Excerpted text:
Segment Open

10-1103-cv
Magnoni v. Smith & Laquercia
UNITED STATES COURT OF APPEALS
FOR THE SECOND CIRCUIT
SUMMARY ORDER
RULINGS BY SUMMARY ORDER DO NOT HAVE PRECEDENTIAL EFFECT. CITATION TO A
SUMMARY ORDER FILED ON OR AFTER JANUARY 1, 2007, IS PERMITTED AND IS GOVERNED BY
FEDERAL RULE OF APPELLATE PROCEDURE 32.1 AND THIS COURT’S LOCAL RULE 32.1.1. WHEN
CITING A SUMMARY ORDER IN A DOCUMENT FILED WITH THIS COURT, A PARTY MUST CITE
EITHER THE FEDERAL APPENDIX OR AN ELECTRONIC DATABASE (WITH THE NOTATION
“SUMMARY ORDER”). A PARTY CITING A SUMMARY ORDER MUST SERVE A COPY OF IT ON ANY
PARTY NOT REPRESENTED BY COUNSEL.
At a stated term of the United States Court of Appeals for the Second Circuit, held at
the Daniel Patrick Moynihan United States Courthouse, 500 Pearl Street, in the City of New
York, on the 23rd day of May, two thousand twelve.
PRESENT: RALPH K. WINTER,
CHESTER J. STRAUB,
GERARD E. LYNCH,
Circuit Judges.
–––––––––––––––––––––––––––––––––––––––––––––––
RENATA MAGNONI,
Plaintiff-Counter-Defendant-Appellant,
v. No. 10-1103-cv
SMITH & LAQUERCIA, THOMAS LAQUERCIA,
Defendants-Counter-Claimants-Appellees.

Segment Closed

Exercises:
A. Which circuit judges does the summary order list as present?
B. Print the summary order verbatim from "At a stated" to "Defendants-Counter-Claimants-Appellees.".
The lines that follow have no connection to the summary order.

Information provided:
Segment Open

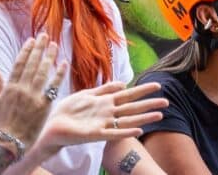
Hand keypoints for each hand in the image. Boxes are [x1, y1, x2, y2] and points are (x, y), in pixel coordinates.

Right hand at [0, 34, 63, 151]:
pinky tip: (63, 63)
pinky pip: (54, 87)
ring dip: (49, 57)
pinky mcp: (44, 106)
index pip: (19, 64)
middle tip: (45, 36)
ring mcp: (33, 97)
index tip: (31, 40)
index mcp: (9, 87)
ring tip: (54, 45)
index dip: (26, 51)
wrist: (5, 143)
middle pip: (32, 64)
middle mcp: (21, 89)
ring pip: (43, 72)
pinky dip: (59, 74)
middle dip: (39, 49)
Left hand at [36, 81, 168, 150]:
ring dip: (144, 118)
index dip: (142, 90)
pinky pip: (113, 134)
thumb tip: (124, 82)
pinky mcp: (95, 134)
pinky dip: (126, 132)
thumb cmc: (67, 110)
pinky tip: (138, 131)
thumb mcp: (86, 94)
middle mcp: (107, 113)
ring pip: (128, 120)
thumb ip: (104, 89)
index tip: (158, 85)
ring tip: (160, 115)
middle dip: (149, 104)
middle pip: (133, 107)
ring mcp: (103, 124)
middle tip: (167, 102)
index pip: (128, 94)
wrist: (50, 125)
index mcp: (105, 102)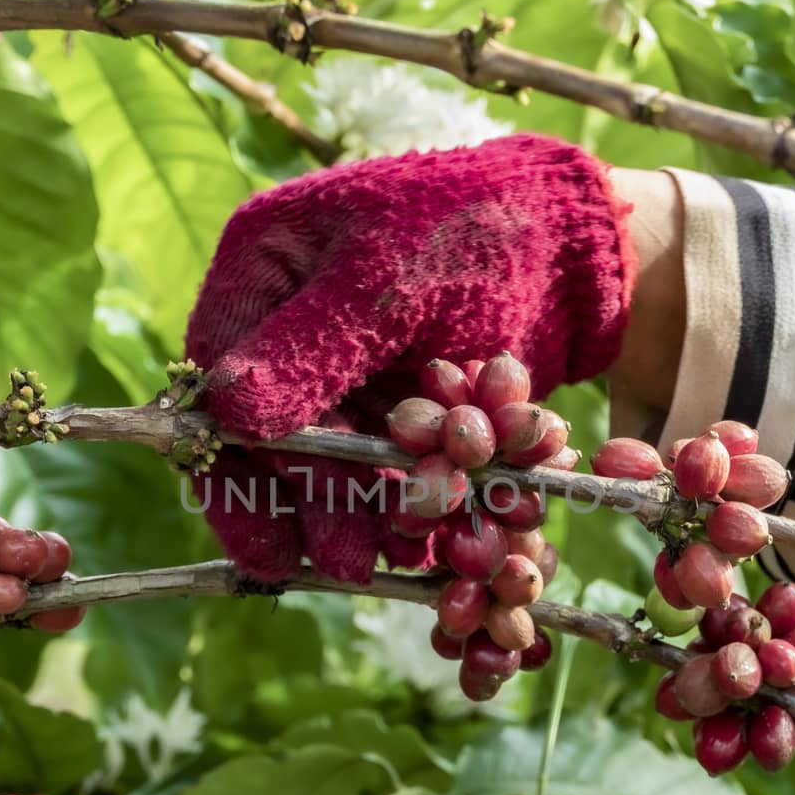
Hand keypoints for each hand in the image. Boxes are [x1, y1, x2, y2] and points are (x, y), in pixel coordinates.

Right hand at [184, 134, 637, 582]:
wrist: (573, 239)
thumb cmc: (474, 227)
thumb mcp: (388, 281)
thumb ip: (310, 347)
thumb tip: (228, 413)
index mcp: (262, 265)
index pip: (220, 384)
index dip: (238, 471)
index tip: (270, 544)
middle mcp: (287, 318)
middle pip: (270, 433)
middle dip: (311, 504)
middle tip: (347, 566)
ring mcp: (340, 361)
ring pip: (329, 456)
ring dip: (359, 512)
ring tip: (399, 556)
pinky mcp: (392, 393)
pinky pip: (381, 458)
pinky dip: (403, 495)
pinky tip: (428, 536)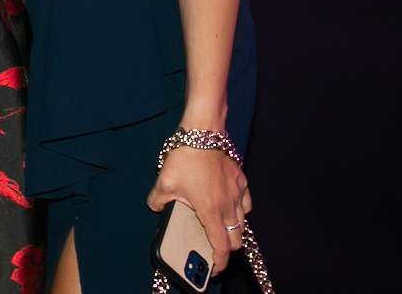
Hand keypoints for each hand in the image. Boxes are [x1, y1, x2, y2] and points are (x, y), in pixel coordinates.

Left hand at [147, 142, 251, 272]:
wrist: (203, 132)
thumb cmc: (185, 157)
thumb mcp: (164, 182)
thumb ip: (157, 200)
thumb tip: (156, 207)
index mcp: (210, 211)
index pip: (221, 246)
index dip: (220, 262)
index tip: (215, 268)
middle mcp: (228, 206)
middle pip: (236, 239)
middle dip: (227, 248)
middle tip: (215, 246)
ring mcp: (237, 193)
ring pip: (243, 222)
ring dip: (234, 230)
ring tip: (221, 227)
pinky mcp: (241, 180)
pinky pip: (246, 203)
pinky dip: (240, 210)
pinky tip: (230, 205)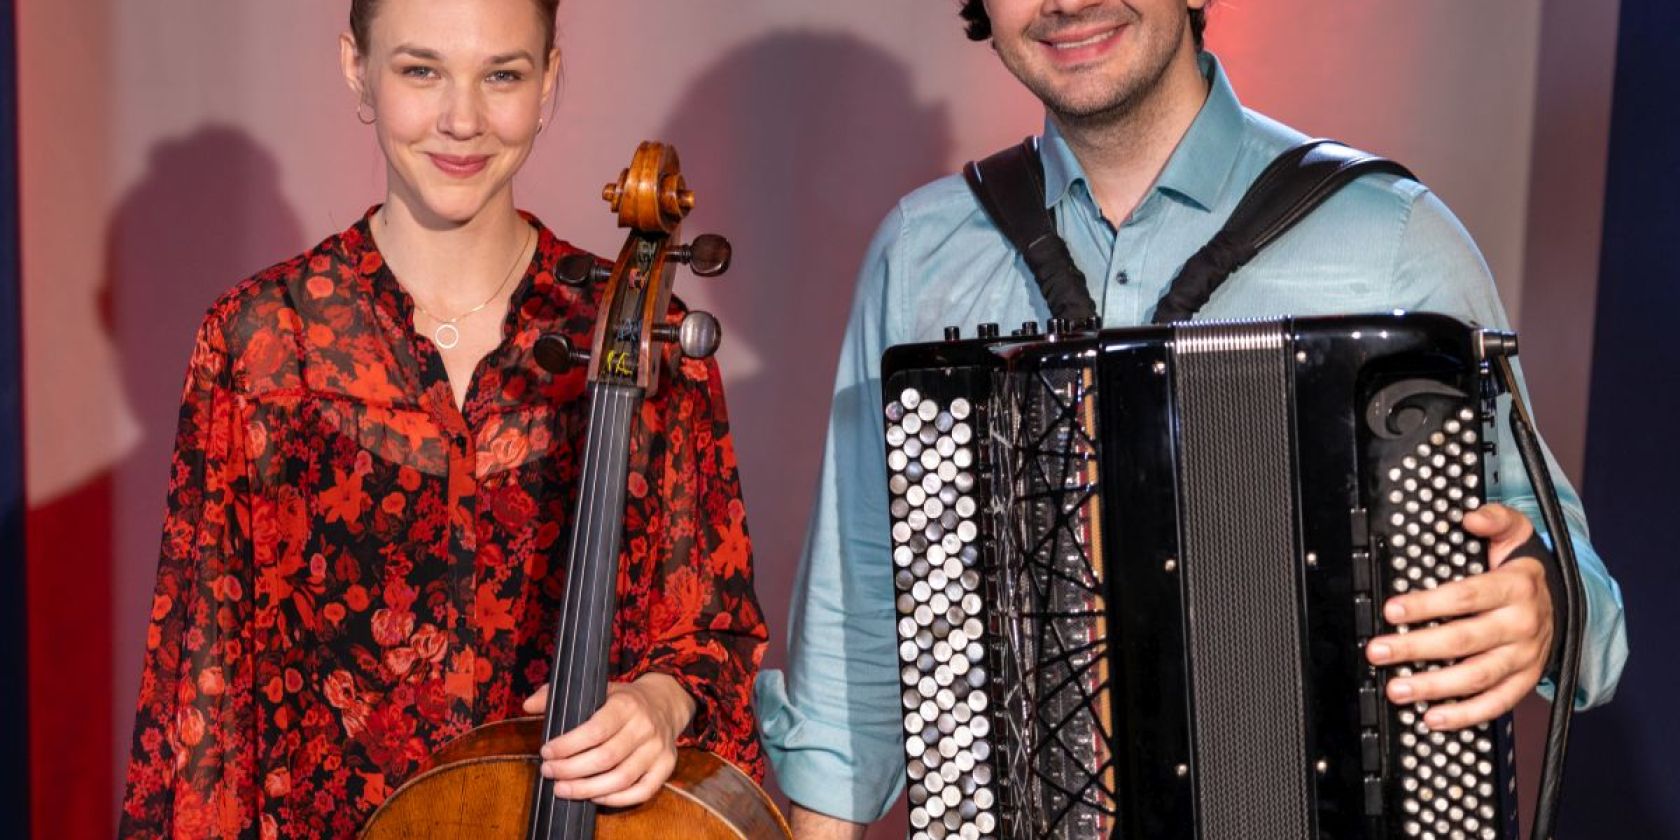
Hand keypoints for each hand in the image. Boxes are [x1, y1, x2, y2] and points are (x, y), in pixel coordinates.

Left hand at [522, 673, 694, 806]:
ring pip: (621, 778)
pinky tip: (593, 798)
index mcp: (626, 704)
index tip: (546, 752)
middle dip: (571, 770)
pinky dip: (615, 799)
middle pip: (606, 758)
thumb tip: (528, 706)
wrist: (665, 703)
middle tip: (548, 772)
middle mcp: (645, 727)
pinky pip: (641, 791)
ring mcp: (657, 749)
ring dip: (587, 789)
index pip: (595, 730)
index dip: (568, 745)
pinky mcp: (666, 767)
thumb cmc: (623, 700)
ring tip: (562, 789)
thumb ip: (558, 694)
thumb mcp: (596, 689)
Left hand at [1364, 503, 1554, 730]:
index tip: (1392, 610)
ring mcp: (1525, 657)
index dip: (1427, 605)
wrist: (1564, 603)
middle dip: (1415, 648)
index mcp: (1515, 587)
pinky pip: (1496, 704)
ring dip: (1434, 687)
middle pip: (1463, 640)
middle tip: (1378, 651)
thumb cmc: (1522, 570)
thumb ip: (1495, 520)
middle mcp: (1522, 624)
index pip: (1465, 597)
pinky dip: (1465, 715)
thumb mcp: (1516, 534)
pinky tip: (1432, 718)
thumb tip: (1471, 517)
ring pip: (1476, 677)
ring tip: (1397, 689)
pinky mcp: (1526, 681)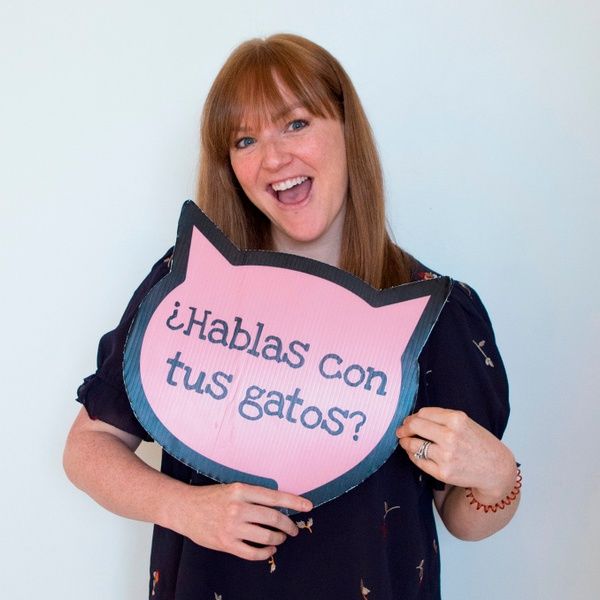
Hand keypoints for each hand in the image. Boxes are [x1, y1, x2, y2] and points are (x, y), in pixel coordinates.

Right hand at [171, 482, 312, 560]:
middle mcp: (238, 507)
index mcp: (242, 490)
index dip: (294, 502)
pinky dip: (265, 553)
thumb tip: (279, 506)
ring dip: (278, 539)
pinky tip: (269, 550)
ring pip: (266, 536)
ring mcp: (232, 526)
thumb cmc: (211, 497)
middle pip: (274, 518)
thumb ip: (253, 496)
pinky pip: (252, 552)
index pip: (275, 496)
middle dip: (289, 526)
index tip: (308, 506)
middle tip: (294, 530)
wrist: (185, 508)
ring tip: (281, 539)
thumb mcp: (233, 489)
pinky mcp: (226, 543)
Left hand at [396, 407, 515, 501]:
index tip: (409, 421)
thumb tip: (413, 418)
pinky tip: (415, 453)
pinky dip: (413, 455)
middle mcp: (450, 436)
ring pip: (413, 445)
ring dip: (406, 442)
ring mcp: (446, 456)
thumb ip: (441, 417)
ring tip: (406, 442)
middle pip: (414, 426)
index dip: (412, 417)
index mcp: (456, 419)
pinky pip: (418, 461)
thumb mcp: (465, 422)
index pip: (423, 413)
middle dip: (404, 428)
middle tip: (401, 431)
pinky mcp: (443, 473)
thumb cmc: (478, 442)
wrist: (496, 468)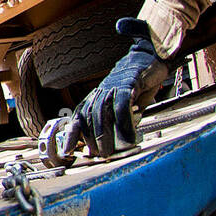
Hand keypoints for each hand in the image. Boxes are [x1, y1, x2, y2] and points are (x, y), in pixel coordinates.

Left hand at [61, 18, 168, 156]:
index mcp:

Segment Closed
Segment Open

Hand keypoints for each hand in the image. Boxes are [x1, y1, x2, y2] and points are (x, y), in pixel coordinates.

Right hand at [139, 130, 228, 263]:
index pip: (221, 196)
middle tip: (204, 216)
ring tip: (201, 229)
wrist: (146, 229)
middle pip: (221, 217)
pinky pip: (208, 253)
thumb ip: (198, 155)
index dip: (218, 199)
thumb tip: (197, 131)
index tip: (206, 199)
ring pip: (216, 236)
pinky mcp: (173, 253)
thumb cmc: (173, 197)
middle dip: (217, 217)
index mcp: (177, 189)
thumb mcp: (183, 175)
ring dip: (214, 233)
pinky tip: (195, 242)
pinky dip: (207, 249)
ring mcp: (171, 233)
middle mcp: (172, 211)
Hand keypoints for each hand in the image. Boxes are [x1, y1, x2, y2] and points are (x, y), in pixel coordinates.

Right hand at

Segment Closed
Segment Open

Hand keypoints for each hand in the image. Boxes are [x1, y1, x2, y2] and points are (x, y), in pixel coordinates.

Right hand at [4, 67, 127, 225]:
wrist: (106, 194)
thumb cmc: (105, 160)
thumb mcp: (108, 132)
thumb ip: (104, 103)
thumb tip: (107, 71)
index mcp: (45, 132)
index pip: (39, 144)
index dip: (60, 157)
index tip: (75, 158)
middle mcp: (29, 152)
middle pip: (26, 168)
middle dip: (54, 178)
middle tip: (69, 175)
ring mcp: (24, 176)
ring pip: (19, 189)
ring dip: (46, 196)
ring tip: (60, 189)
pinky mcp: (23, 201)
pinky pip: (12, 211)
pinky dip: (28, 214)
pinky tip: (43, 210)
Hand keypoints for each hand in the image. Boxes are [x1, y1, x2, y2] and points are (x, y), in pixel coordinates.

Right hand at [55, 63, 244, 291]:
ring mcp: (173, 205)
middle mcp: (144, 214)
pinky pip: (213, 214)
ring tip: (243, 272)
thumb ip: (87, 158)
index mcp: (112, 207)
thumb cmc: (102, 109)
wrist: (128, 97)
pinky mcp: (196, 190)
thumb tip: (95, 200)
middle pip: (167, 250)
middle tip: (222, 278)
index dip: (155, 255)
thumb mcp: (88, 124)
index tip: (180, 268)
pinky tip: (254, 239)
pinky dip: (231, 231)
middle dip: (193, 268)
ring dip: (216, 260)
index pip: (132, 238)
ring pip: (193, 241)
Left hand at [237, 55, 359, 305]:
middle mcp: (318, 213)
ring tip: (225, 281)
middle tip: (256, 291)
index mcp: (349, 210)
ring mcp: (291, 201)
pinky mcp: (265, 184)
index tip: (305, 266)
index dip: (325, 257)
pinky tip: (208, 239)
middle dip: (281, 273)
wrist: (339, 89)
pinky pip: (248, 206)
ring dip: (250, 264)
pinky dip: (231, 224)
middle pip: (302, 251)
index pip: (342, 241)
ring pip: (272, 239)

Segment Closed

Solutions per task:
A. Ralph K. Winter, Chester J. Straub, and Gerard E. Lynch.

B.
At a stated term of the United States Court of Appeals for the Second Circuit, held at
the Daniel Patrick Moynihan United States Courthouse, 500 Pearl Street, in the City of New
York, on the 23rd day of May, two thousand twelve.
PRESENT: RALPH K. WINTER,
CHESTER J. STRAUB,
GERARD E. LYNCH,
Circuit Judges.
–––––––––––––––––––––––––––––––––––––––––––––––
RENATA MAGNONI,
Plaintiff-Counter-Defendant-Appellant,
v. No. 10-1103-cv
SMITH & LAQUERCIA, THOMAS LAQUERCIA,
Defendants-Counter-Claimants-Appellees.